• **Quoted passage**:
-------
Jacob Zuma is not that sort of man. His only consistent claim to being “presidential” appears to be the fact that he happens to be President. There may of course be all sorts of examples of his effective leadership within the ANC, but on those questions I must defer to the likes of Stephen Grootes. The average citizen sees little of that, while seeing numerous examples of hypersensitivity to criticism, ineffective and confused moral leadership, and apparent tolerance for mixed signals on corruption and on the appropriate deployment of state resources.
This year has been a particularly bad one for Zuma’s reputation, and he seems intent on closing the year with some textbook examples of bigmanism in his lawsuits against Jonathan Shapiro (for the “rape of justice” cartoon) and Daryl Peense (for spilling a drink on – or trying to throw a drink at – his person).
February was perhaps his most uncomfortable month. It started with Babygate, where the public learnt about Zuma and Sonono Khoza’s love-child – and soon thereafter were reassured that it was no love-child after all, but that he was instead married to Khoza. Fortunately, this confusing and morally ambiguous situation (which was none of our business, according to Zuma’s statement on February 3) was clarified by God, speaking through Ray McCauley and the National Interfaith Leadership Council. “Faith dictated that he [JZ] be absolved”, and we should “leave this episode behind us, regrettable as it is, and move on as a nation”.
And so we did. We moved on to hearing from Presidential spokesperson Vincent Magwenya that the dissatisfaction felt by some South Africans on the Government’s response to crime “has no basis in fact” – while Jacob Zuma’s security detail showed us just how committed they were to rooting out crime by putting a bag over Chumani Maxwele’s head, driving him to a police station, and interrogating him as to which side of the fence he was on at Polokwane, where the populist JZ dethroned the philosopher king Mbeki.
-------
• **Work request 1**: Reproduce the lines of the records between the line containing "Op andere plekken ging" and the line containing "Uncategorized", inclusive, and leave the picture lines out of your answer.
The records that follow are unrelated to the text above.
-------
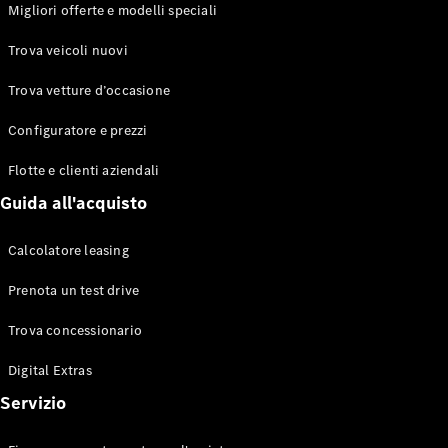
EQS
Migliori offerte e modelli speciali
Elettrico
Berlina
Classe E
Trova veicoli nuovi
Berlina
Classe S
Trova vetture d’occasione
Classe S
Lunga
Configuratore e prezzi
Mercedes-
Maybach
Flotte e clienti aziendali
Classe S
Guida all'acquisto
Configuratore
Calcolatore leasing
Mercedes-
Benz-Store
Prenota un test drive
Prenotare
una prova
Trova concessionario
su strada
Digital Extras
SUV & Fuoristrada
Servizio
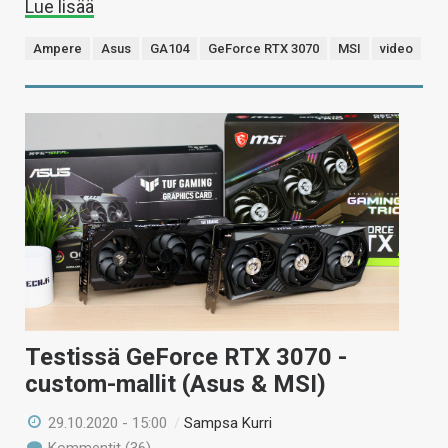
Lue lisää
Ampere
Asus
GA104
GeForce RTX 3070
MSI
video
Testissä GeForce RTX 3070 -
custom-mallit (Asus & MSI)
29.10.2020 - 15:00
/
Sampsa Kurri
Kommentit (36)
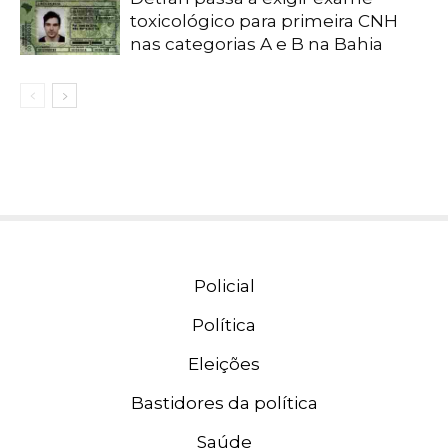
toxicológico para primeira CNH
nas categorias A e B na Bahia
Policial
Política
Eleições
Bastidores da política
Saúde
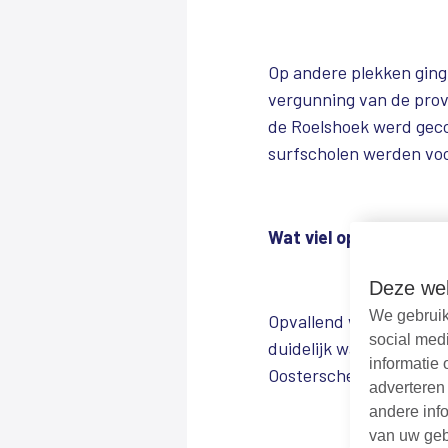
Op andere plekken ging
vergunning van de provi
de Roelshoek werd gecon
surfscholen werden voo
Wat viel op?
Deze web
We gebruik
Opvallend was dat veel 
social med
duidelijk waren. De ins
informatie 
Oosterschelde. De komen
adverteren
andere info
van uw geb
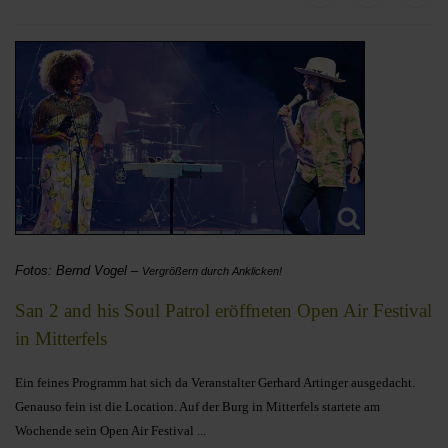
Fotos: Bernd Vogel –
Vergrößern durch Anklicken!
San 2 and his Soul Patrol eröffneten Open Air Festival
in Mitterfels
Ein feines Programm hat sich da Veranstalter Gerhard Artinger ausgedacht.
Genauso fein ist die Location. Auf der Burg in Mitterfels startete am
Wochende sein Open Air Festival ...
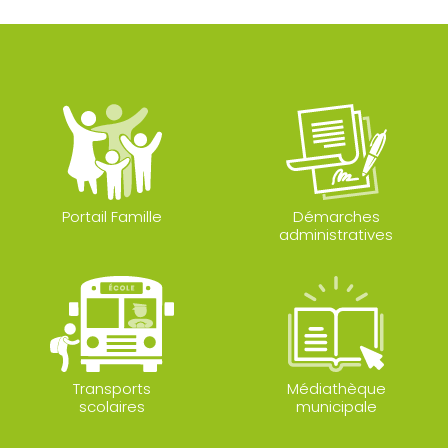
Portail Famille
Démarches
administratives
Transports
Médiathèque
scolaires
municipale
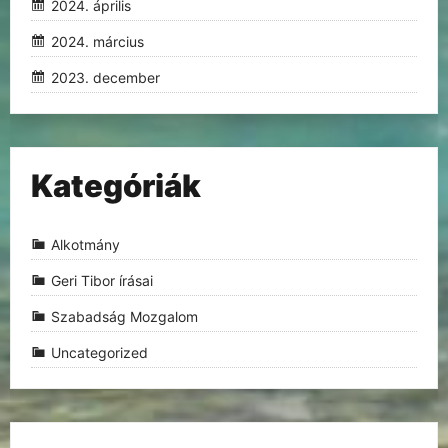
2024. április
2024. március
2023. december
Kategóriák
Alkotmány
Geri Tibor írásai
Szabadság Mozgalom
Uncategorized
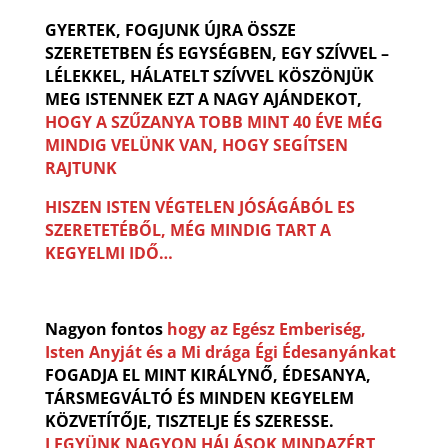
GYERTEK, FOGJUNK ÚJRA ÖSSZE
SZERETETBEN ÉS EGYSÉGBEN, EGY SZÍVVEL –
LÉLEKKEL, HÁLATELT SZÍVVEL KÖSZÖNJÜK
MEG ISTENNEK EZT A NAGY AJÁNDEKOT,
HOGY A SZŰZANYA TOBB MINT 40 ÉVE MÉG
MINDIG VELÜNK VAN, HOGY SEGÍTSEN
RAJTUNK
HISZEN ISTEN VÉGTELEN JÓSÁGÁBÓL ES
SZERETETÉBŐL, MÉG MINDIG TART A
KEGYELMI IDŐ…
Nagyon fontos
hogy az Egész Emberiség,
Isten Anyját és a Mi drága Égi Édesanyánkat
FOGADJA EL MINT KIRÁLYNŐ, ÉDESANYA,
TÁRSMEGVÁLTÓ ÉS MINDEN KEGYELEM
KÖZVETÍTŐJE, TISZTELJE ÉS SZERESSE.
LEGYÜNK NAGYON HÁLÁSOK MINDAZÉRT,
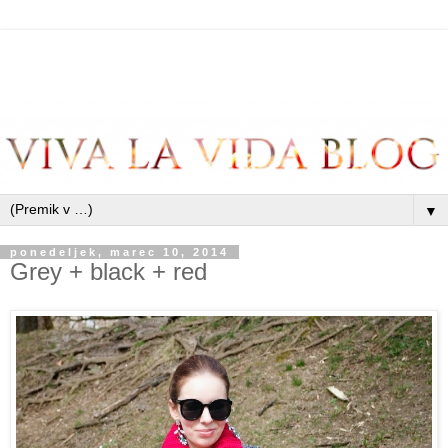
▼
ponedeljek, marec 10, 2014
Grey + black + red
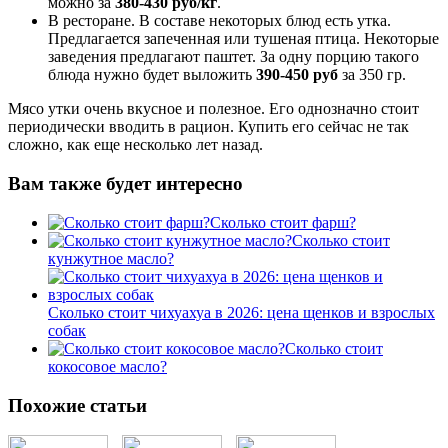
можно за
380-430
руб/кг
.
В ресторане. В составе некоторых блюд есть утка.
Предлагается запеченная или тушеная птица. Некоторые
заведения предлагают паштет. За одну порцию такого
блюда нужно будет выложить
390-450
руб
за 350 гр.
Мясо утки очень вкусное и полезное. Его однозначно стоит
периодически вводить в рацион. Купить его сейчас не так
сложно, как еще несколько лет назад.
Вам также будет интересно
Сколько стоит фарш?
Сколько стоит
кунжутное масло?
Сколько стоит чихуахуа в 2026: цена щенков и взрослых
собак
Сколько стоит
кокосовое масло?
Похожие статьи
-------
• **Work request 2**: Summarize the piece on Jacob Zuma in two sentences.

• **Written answer 1**:
Op andere plekken ging
vergunning van de provi
de Roelshoek werd gecon
surfscholen werden voo
Wat viel op?
Deze web
We gebruik
Opvallend was dat veel 
social med
duidelijk waren. De ins
informatie 
Oosterschelde. De komen
adverteren
andere info
van uw geb
Fotos: Bernd Vogel –
Vergrößern durch Anklicken!
San 2 and his Soul Patrol eröffneten Open Air Festival
in Mitterfels
Ein feines Programm hat sich da Veranstalter Gerhard Artinger ausgedacht.
Genauso fein ist die Location. Auf der Burg in Mitterfels startete am
Wochende sein Open Air Festival ...
Portail Famille
Démarches
administratives
Transports
Médiathèque
scolaires
municipale
2024. április
2024. március
2023. december
Kategóriák
Alkotmány
Geri Tibor írásai
Szabadság Mozgalom
Uncategorized

• **Written answer 2**: The piece argues that Jacob Zuma's only consistent claim to being presidential is that he happens to be President, while citizens see hypersensitivity to criticism, confused moral leadership and apparent tolerance for mixed signals on corruption. It calls this year a particularly bad one for his reputation, pointing to his lawsuits against Jonathan Shapiro and Daryl Peense, the February Babygate affair that Ray McCauley and the National Interfaith Leadership Council declared he should be absolved of, and his security detail's detention and interrogation of Chumani Maxwele.